Texto: Vagner Mastropaulo

Fotos: Marcos Cesar

Som ruim assombra Tuatha de Danann e Fabienne Erni foi o assombro da noite folk metal

Antes de tudo, cabe dizer que este texto começou a ser escrito após o cancelamento do restante da turnê do Tuatha de Dannan com o Eluveitie (Belo Horizonte, Brasília e Curitiba) e o posterior agendamento de uma apresentação no Rio de Janeiro para 20/02. Informações acerca destas datas ficarão a cargo da produtora, bandas e veículos de imprensa especializada locais. Até por uma questão de justiça, a resenha focará apenas no que se passou no Carioca Club, em São Paulo, numa sexta-feira chuvosa que complicou a chegada do público. E quem está familiarizado com a casa, notou uma mudança estratégica: o setor de merchan no fundo da pista, entre a fila do bar e os banheiros (e não na lateral). No mais, tudo disposto como sempre.

Com horário oficial de entrada do Tuatha de Dannan às 20:30, imperou a pontualidade enquanto o público ainda tomava seus lugares e alguns arriscavam no figurino em vestimenta medieval. Formado por Bruno Maia (vocais limpos, flauta, whistle, guitarra, violão, bandolim e banjo), Giovani Gomes (baixo e vocais guturais), Edgard de Brito (teclados), Rafael Tchurtis (guitarra), Nathan Viana (violiono) e Rafinha Delfino (bateria), o grupo de Varginha abriu o set com Behold The Horned King após Nathan puxar seu começo interagindo com a platéia e a bateria de Rafinha soar como uma convocação a marchar. A sintomática falha no som da flauta de Bruno foi apenas o primeiro indício de que mais estava por vir e a versão mais alternativa e leve do que a de Tingaralatingadum (2001) praticamente serviu como introdução a Believe: It’s True!, de Trova Di Danú (2004), emendada e com a platéia participando com palmas enquanto o som da bateria, muito mais alto do que o dos outros instrumentos, se sobrepunha.

Teria sido importante registrar as primeiras palavras de Bruno, mas seu microfone estava tão embolado que só foi possível entender a honra em tocar na cidade mais uma vez e as propagandas da linha de hidromel do conjunto e do recém-lançado EP The Tribes Of Witching Souls – conversando com o staff do grupo no merchan, apurou-se que os próprios mineiros haviam recebido os EPs no dia do show. Enquanto isso as dificuldades técnicas ressurgiam durante a execução das duas primeiras de Dawn Of A New Sun (2015), mas nem as microfonias estragaram o clima de festa em We’re Back (há como não se contagiar com seu “Ô, ô, ô, ô”?) e Rhymes Against Humanity, sem microfonias, com mais da metade do Carioca preenchido e versos ainda contemporâneos: “The leaders who deceive us, they will bleed us ‘til we’re dead”.

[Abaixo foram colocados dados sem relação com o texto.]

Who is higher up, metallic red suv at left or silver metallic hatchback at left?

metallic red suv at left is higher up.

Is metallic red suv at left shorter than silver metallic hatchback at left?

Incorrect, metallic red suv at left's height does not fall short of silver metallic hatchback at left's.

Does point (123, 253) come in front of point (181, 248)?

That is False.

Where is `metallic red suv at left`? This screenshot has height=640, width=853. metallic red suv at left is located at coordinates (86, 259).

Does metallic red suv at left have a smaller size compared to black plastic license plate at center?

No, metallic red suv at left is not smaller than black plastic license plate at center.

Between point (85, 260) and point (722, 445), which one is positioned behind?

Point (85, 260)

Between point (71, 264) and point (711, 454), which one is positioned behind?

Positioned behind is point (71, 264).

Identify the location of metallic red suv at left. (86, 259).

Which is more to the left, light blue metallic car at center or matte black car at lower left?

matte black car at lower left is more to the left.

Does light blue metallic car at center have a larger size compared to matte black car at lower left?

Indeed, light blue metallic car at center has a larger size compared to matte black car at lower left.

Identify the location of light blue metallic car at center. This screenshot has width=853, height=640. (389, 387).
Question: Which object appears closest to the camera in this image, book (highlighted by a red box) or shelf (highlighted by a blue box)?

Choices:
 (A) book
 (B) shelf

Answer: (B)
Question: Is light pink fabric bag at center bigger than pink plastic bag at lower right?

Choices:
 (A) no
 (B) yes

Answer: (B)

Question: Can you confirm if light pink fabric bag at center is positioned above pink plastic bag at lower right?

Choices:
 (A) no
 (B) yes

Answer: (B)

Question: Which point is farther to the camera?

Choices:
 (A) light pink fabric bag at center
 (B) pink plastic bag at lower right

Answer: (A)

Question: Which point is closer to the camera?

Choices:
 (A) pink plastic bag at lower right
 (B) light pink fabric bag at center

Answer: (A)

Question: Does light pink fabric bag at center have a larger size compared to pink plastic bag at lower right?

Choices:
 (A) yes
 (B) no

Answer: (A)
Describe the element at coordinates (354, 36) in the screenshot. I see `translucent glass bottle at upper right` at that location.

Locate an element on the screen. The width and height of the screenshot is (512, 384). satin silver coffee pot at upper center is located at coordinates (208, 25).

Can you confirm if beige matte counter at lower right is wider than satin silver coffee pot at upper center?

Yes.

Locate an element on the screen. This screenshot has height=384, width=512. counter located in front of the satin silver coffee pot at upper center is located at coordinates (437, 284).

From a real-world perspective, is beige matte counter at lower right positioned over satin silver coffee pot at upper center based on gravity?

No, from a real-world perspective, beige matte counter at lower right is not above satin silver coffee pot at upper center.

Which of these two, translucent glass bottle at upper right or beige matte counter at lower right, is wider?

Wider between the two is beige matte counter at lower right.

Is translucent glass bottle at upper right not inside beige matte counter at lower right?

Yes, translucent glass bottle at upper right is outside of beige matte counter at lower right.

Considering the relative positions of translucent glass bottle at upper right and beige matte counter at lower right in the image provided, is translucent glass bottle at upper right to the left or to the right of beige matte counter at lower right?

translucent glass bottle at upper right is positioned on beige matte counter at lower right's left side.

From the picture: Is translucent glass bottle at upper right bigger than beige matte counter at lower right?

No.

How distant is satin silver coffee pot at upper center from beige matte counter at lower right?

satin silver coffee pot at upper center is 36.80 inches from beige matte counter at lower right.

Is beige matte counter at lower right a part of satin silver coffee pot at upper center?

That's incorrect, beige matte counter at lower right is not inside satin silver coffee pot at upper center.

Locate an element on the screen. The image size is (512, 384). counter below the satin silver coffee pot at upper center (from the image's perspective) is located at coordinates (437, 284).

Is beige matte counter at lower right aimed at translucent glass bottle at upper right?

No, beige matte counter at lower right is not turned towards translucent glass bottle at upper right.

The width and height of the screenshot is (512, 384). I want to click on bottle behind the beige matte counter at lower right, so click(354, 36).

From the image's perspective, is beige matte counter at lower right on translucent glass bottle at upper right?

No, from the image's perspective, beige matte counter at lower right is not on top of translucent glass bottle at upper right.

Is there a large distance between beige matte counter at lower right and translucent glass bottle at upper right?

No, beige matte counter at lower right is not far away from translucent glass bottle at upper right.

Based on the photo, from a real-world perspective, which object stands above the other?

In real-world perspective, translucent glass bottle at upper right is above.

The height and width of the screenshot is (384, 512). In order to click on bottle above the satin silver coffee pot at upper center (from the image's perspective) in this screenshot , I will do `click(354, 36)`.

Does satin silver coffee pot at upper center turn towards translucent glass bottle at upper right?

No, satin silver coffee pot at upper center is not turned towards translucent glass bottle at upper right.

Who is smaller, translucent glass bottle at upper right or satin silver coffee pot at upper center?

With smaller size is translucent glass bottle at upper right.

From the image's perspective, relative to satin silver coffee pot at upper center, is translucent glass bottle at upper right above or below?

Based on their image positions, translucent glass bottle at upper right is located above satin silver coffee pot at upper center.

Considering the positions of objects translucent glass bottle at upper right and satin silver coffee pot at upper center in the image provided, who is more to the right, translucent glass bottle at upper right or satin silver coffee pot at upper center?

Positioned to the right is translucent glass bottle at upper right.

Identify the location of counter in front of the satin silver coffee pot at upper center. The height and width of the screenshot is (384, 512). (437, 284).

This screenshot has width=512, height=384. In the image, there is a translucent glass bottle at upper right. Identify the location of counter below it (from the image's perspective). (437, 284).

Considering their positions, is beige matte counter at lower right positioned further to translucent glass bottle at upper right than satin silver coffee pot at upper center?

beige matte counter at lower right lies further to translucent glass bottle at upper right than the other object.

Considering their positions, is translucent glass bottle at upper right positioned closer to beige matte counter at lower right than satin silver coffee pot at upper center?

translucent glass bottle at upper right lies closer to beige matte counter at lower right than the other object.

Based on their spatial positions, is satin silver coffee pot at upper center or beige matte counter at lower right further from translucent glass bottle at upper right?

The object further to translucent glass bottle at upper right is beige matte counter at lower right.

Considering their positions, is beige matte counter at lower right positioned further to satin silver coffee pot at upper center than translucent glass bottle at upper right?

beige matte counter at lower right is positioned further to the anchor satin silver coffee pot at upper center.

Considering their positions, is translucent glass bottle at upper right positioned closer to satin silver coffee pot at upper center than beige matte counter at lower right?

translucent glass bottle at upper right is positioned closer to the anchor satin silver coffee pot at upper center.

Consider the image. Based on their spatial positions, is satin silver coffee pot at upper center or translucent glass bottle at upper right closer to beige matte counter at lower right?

Tan Pinga Ra Tan teve participação especial de Fernanda Lira e foi diferente vê-la de vestido preto, sem os tradicionais adereços thrash/death na indumentária da vocalista/baixista da Nervosa e poder ouvi-la em melodias limpas. O mais próximo disso talvez seja Wayfarer, em Agony (2016), e Selfish Battle, de Downfall Of Mankind (2018), e é claro que ela detonou no gutural ao vivo. O único senão foi o timing ruim, pois os fotógrafos poderiam ter registrado o momento, mas haviam saído do pit na anterior. Normalmente no espaço por três músicas, ficaram quatro e um “Não podiam ter liberado só mais uma?” pôde ser ouvido, com razão. Com muito custo, deu para ouvir Bruno anunciar: “Vamos fazer um som que está nesse disco que estamos lançando hoje aqui: Warrior Queen, beleza?”. Efetivamente, a primeira do novo EP no set, ainda com Fernanda no palco, assim como havia cantado no Sesc Belenzinho, sete dias antes, além de Abracadabra e Trova Di Danú, de improviso. A lamentar apenas os problemas técnicos que seguiram assombrando: sem som algum no banjo de Bruno, nem mesmo após inusitados gritos de “Banjo! Banjo” da galera, em apoio, o instrumento funcionou (e não ouse saber o que mais foi dito por ele, pois o som de seu microfone seguia zoado).

Marcando o meio da apresentação e já sem Fernanda, extraída do EP Tuatha De Danann (1999), Us foi a mais antiga e, com Bruno na flauta, nada melhor do que luzes verdes e amarelas iluminando uma canção sobre nós. Retirada de Dawn Of A New Sun, cuja capa era o bandeirão atrás dos dois kits de bateria (Rafinha tocava à frente do que seria usado mais tarde), em The Brave And The Herd o banjo de Bruno finalmente funcionou, a ponto de o público urrar de alegria ao reconhecer seu som antes do início. A esta altura, com casa cheia, o volume dos instrumentos estava mais bem equalizado e The Tribes Of Witching Souls foi seguida pela divertida Land Of Youth (Tir Nan Og), com o vocalista tocando seu whistle.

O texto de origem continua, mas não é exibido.